Ceux-là se contenteront de fondamentaux. Puis travailleront si on daigne leur proposer un travail. Et consommeront. Et survivront tout au long de leur existence. 

Nous voyons donc que réduire la question à la personne de M Blanquer et à son éventuelle démission n'est absolument pas suffisant. Tout comme la non-réélection de M Macron n'est pas suffisante, comme le croient tous ceux qui, à gauche, prétendent que changer les choses peut se résumer à "battre Macron". On a déjà battu Sarkozy, puis Hollande, mais pour quel résultat? Tout comme l'abandon de la loi sur la sécurité globale ne rendrait pas pour autant aux journalistes leur liberté bafouée depuis de nombreuses années . Ce n'est pas cette loi qui a obligé les deux journalistes de RTL de sourire à M Blanquer en lui demandant s'il a passé un bon moment avec eux après qu'il leur ait servi sa réponse à base d'allusions culinaires. Ce n'est pas non plus cette loi qui a empêché les rédactions à relayer le cri d'alarme lancé en mai déjà par de hauts fonctionnaires du ministère de l'Education Nationale pour dénoncer le projet réactionnaire de M Blanquer 

Nous courons au rythme imposé par les gouvernants. Nous nous épuisons à dénoncer et soigner les symptômes pendant que la maladie se métastase. Les journalistes défendent leur liberté d'informer, les enseignants leur liberté pédagogique, les artistes leur liberté de créer, les soignants, les chômeurs, les retraités...chacun essaie de se défendre comme il peut. Et chacun peut peu. Trop peu. Trop seuls.

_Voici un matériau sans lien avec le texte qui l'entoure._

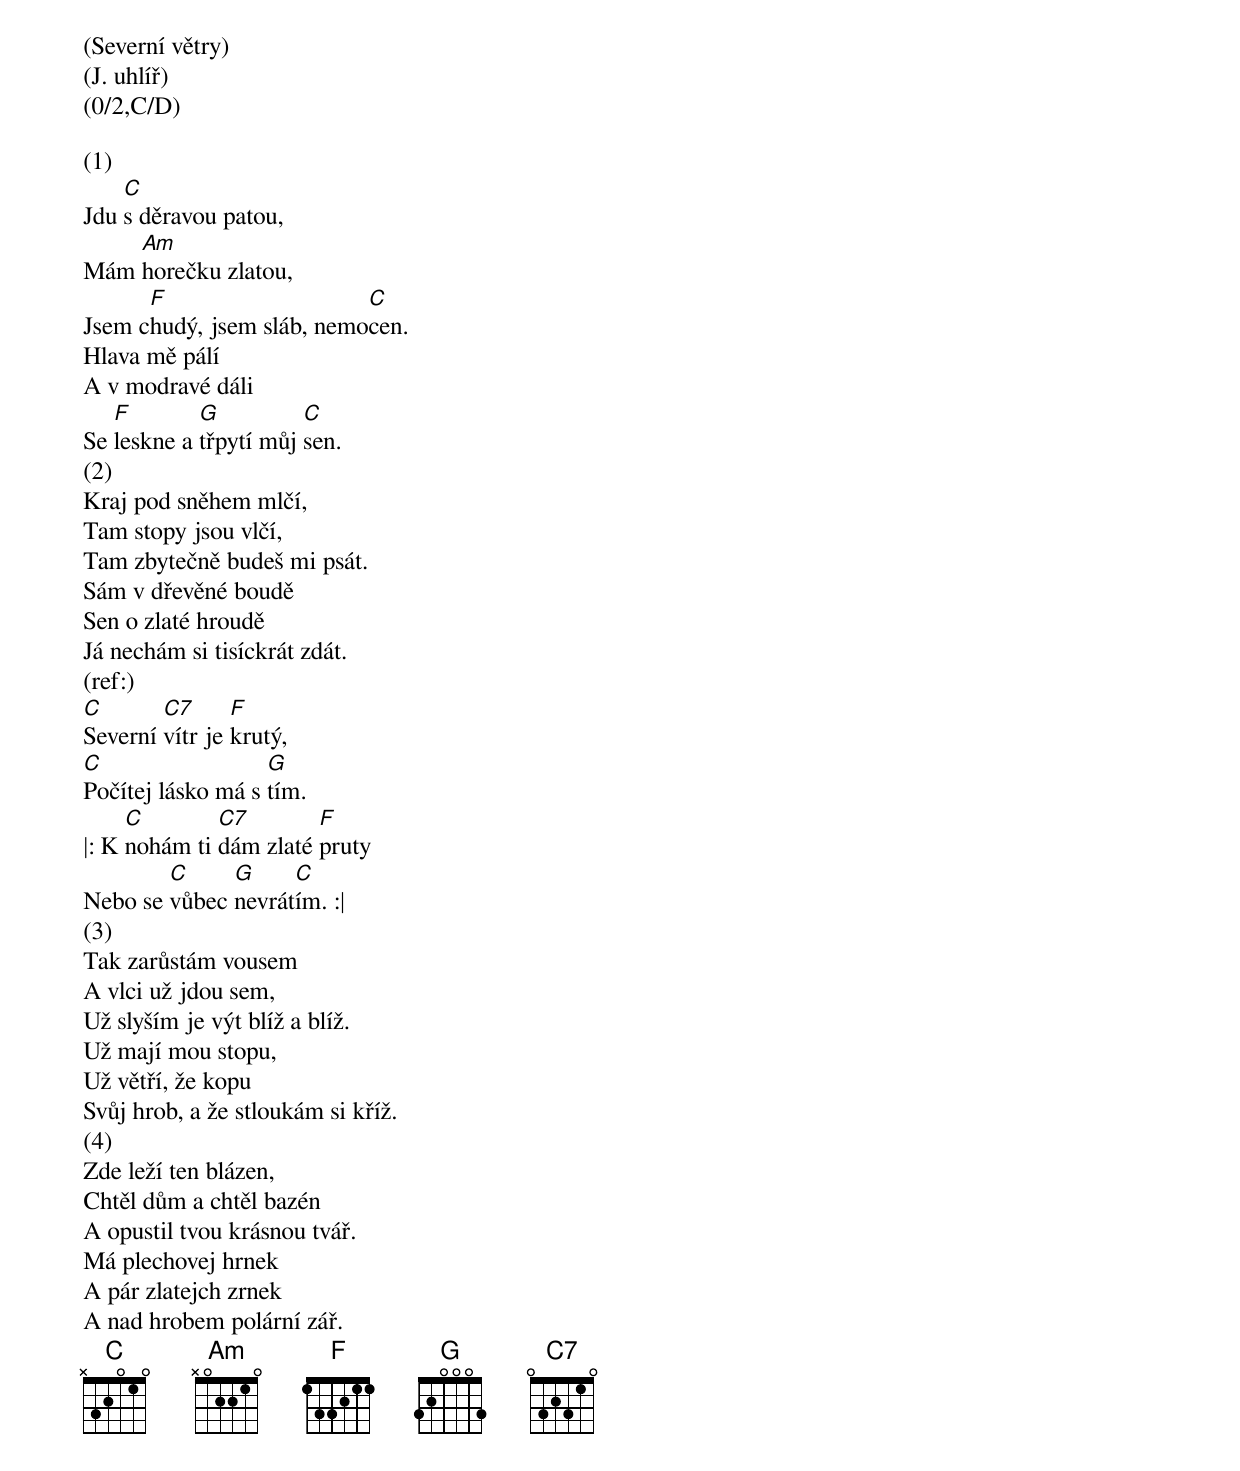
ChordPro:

(Severní větry)
(J. uhlíř)
(0/2,C/D)

(1)
Jdu [C]s děravou patou,
Mám [Am]horečku zlatou,
Jsem c[F]hudý, jsem sláb, nemo[C]cen.
Hlava mě pálí
A v modravé dáli
Se [F]leskne a [G]třpytí můj [C]sen.
(2)
Kraj pod sněhem mlčí,
Tam stopy jsou vlčí,
Tam zbytečně budeš mi psát.
Sám v dřevěné boudě
Sen o zlaté hroudě
Já nechám si tisíckrát zdát.
(ref:)
[C]Severní [C7]vítr je [F]krutý,
[C]Počítej lásko má s [G]tím.
|: K [C]nohám ti [C7]dám zlaté [F]pruty
Nebo se [C]vůbec [G]nevrát[C]ím. :|
(3)
Tak zarůstám vousem
A vlci už jdou sem,
Už slyším je výt blíž a blíž.
Už mají mou stopu,
Už větří, že kopu
Svůj hrob, a že stloukám si kříž.
(4)
Zde leží ten blázen,
Chtěl dům a chtěl bazén
A opustil tvou krásnou tvář.
Má plechovej hrnek
A pár zlatejch zrnek
A nad hrobem polární zář.
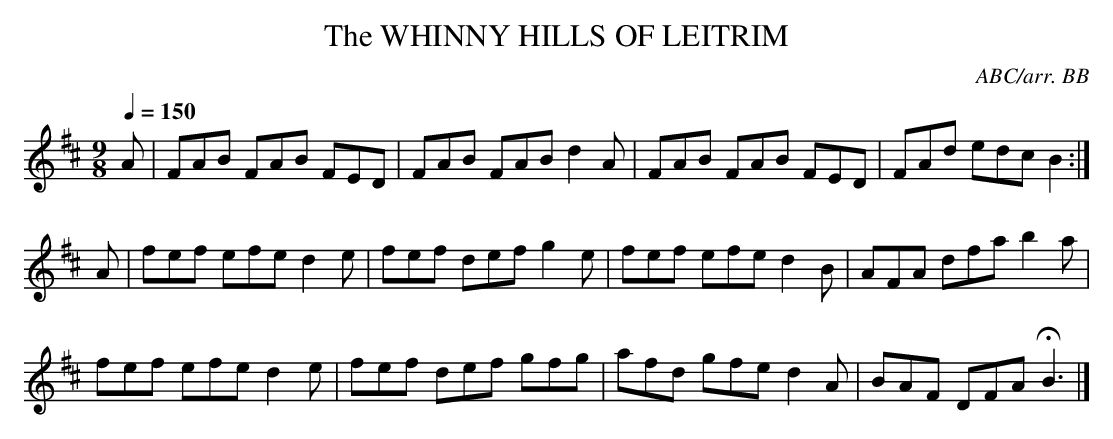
X:1
T:WHINNY HILLS OF LEITRIM, The
C:ABC/arr. BB
M:9/8
Q:1/4=150
L:1/8
K:D
A|FAB FAB FED|FAB FAB d2A|FAB FAB FED|FAd edc B2 :|
A|fef efe d2e|fef def g2e|fef efe d2B|AFA dfa b2a|
fef efe d2e|fef def gfg|afd gfe d2A|BAF DFA HB3|]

Il est urgent de se poser la question si la société soumise au capital et aux profits des plus riches est notre seul horizon. Si nous souhaitons continuer de nous y enfoncer de plus en plus ou bien de chercher un autre chemin où l'humain reprendrait une place autre que celle de créateur de richesses en tant que moyen de production et consommateur.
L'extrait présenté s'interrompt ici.